**** Bloco de texto

Apologia de Sócrates se trata da obra em que Platão relata o julgamento e a condenação de seu mestre pelo tribunal de Atenas no ano 399 a.C. As acusações apresentadas contra Sócrates foram: não aceitar os deuses reconhecidos pelo Estado, introduzir novos cultos e corromper a juventude.
Para se defender, o réu escolhe a si mesmo e, logo no início de sua defesa começa por rebater a opinião espalhada pelos acusadores aos juízes de que deveriam se precaver diante de suas palavras, pois ele se tratava de um formidável orador, e a isto Sócrates responde: "eis o que me pareceu a maior de suas insolências, salvo se essa gente chama formidável a quem diz a verdade" (Platão, p.65)
O que já se pode notar logo no início do julgamento é o comprometimento que o acusado tem em dizer e promover a verdade. Este ato, somado a muitos outros encontrados no texto já se configura como a base a que deve se assentar todo o argumento moral. Para que um debate moral tenha validade, o primeiro princípio é o de que a verdade esteja em tudo o que seja dito, porque, se for de outra maneira, conseqüentemente não há como se chegar a conclusões que sejam verdadeiras.

********

Instrução - Reescreva o trecho do texto sobre a Apologia de Sócrates desde "Apologia de Sócrates" até "corromper a juventude.", inclusive, substituindo "juventude" por "mocidade".

**** Registros selecionados

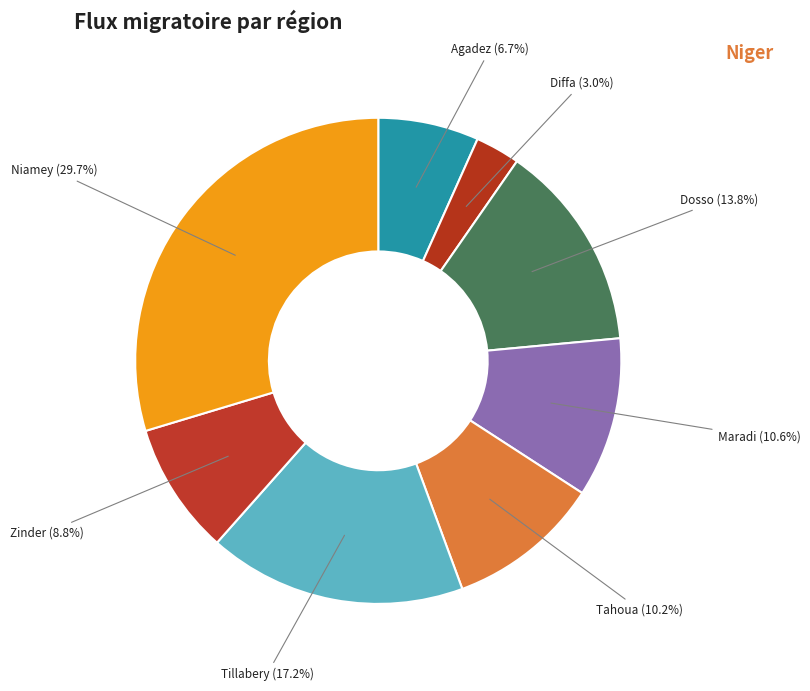

What is the largest slice in the pie chart?

Niamey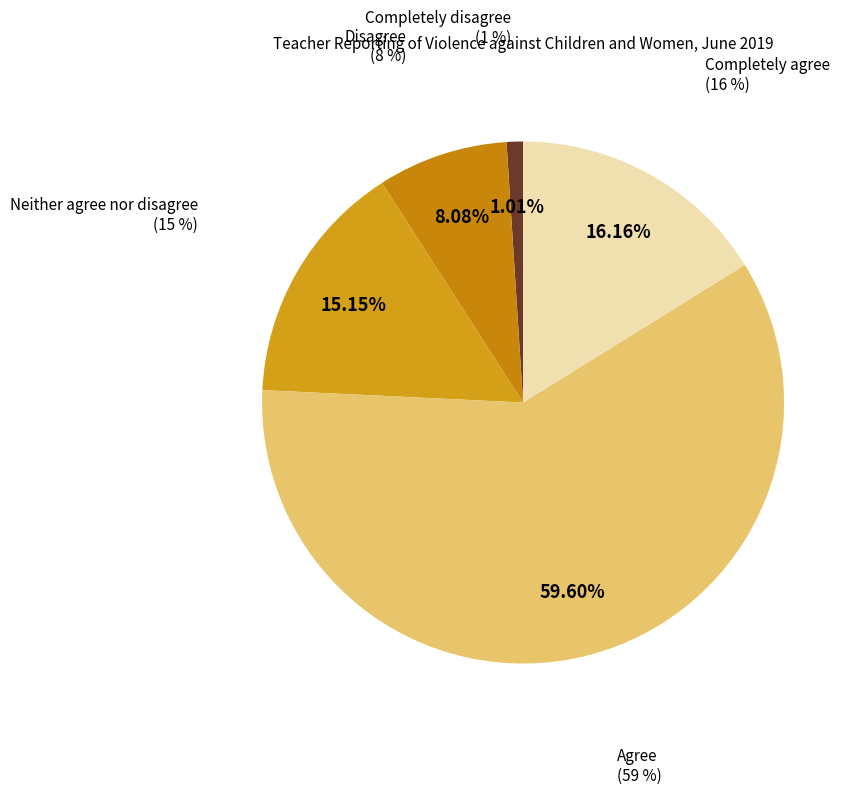

Rank the categories by value from highest to lowest.

Agree, Completely agree, Neither agree nor disagree, Disagree, Completely disagree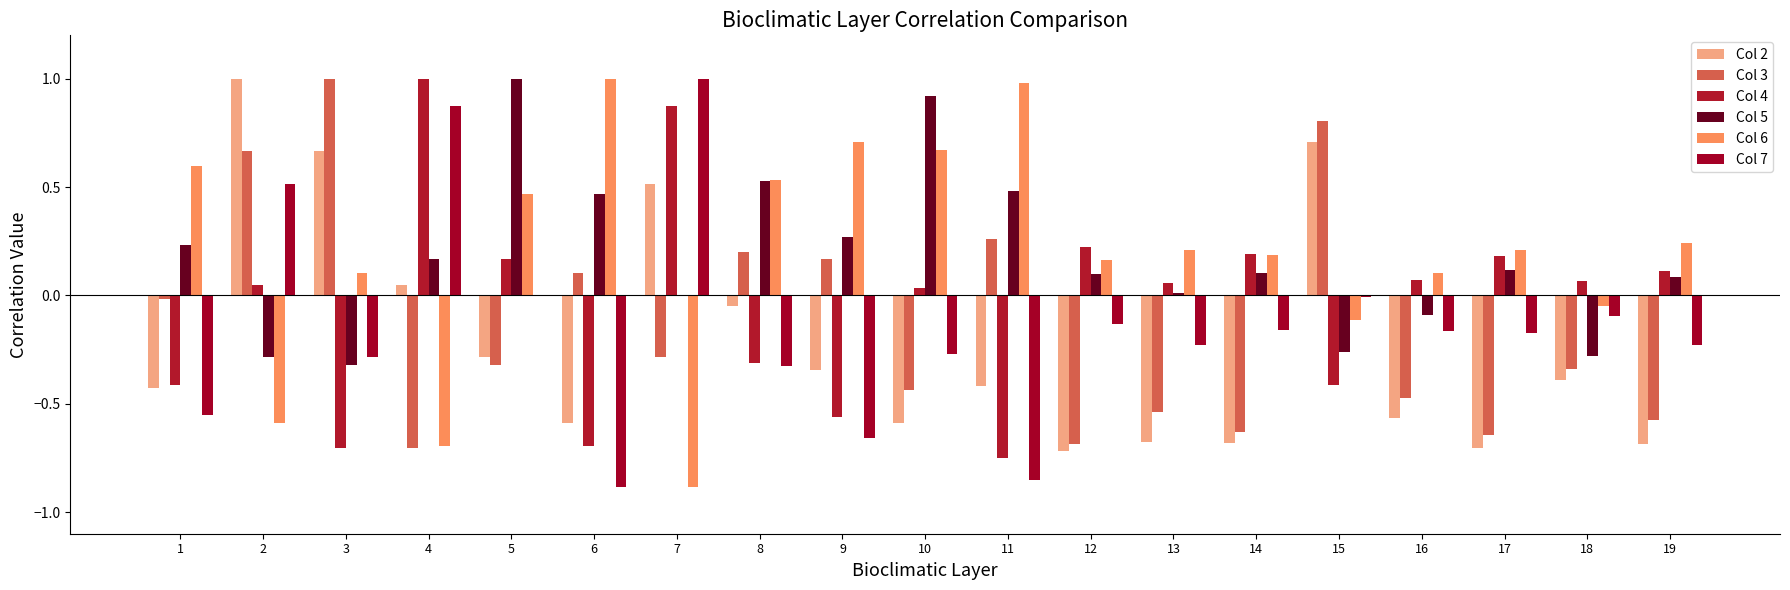

Does the chart contain stacked bars?

No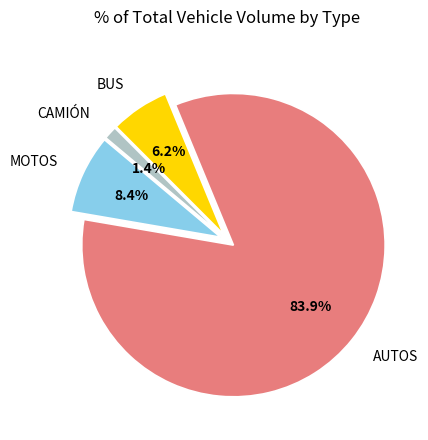

Does AUTOS account for over 50% of the chart?

Yes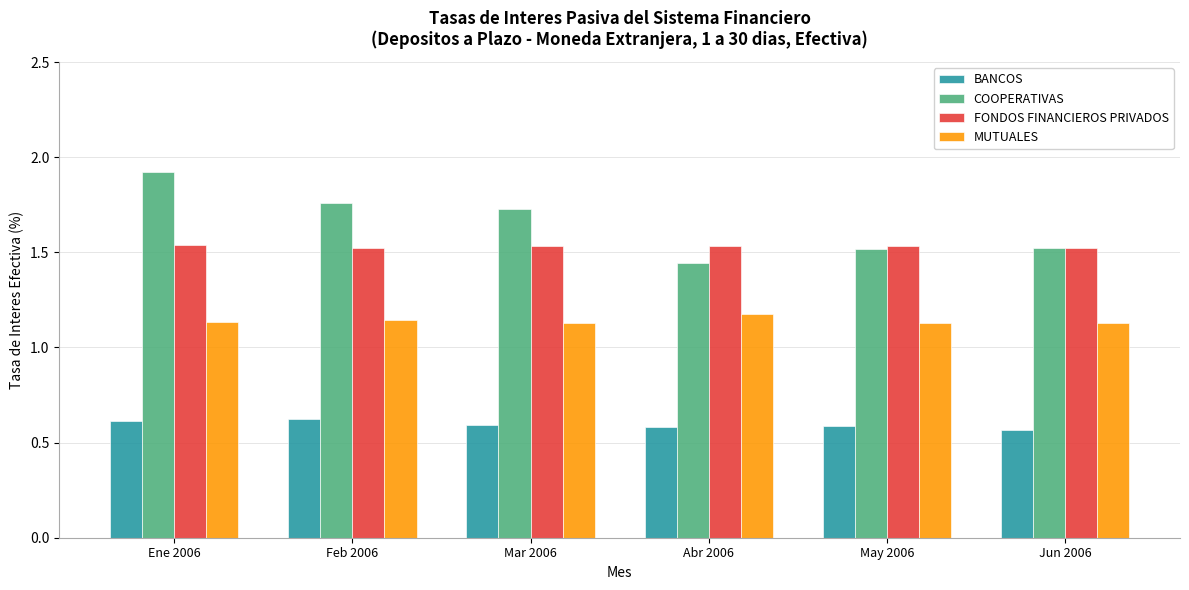

How many BANCOS values are between 0 and 1?

6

********

Resultado da tarefa -
Apologia de Sócrates se trata da obra em que Platão relata o julgamento e a condenação de seu mestre pelo tribunal de Atenas no ano 399 a.C. As acusações apresentadas contra Sócrates foram: não aceitar os deuses reconhecidos pelo Estado, introduzir novos cultos e corromper a mocidade.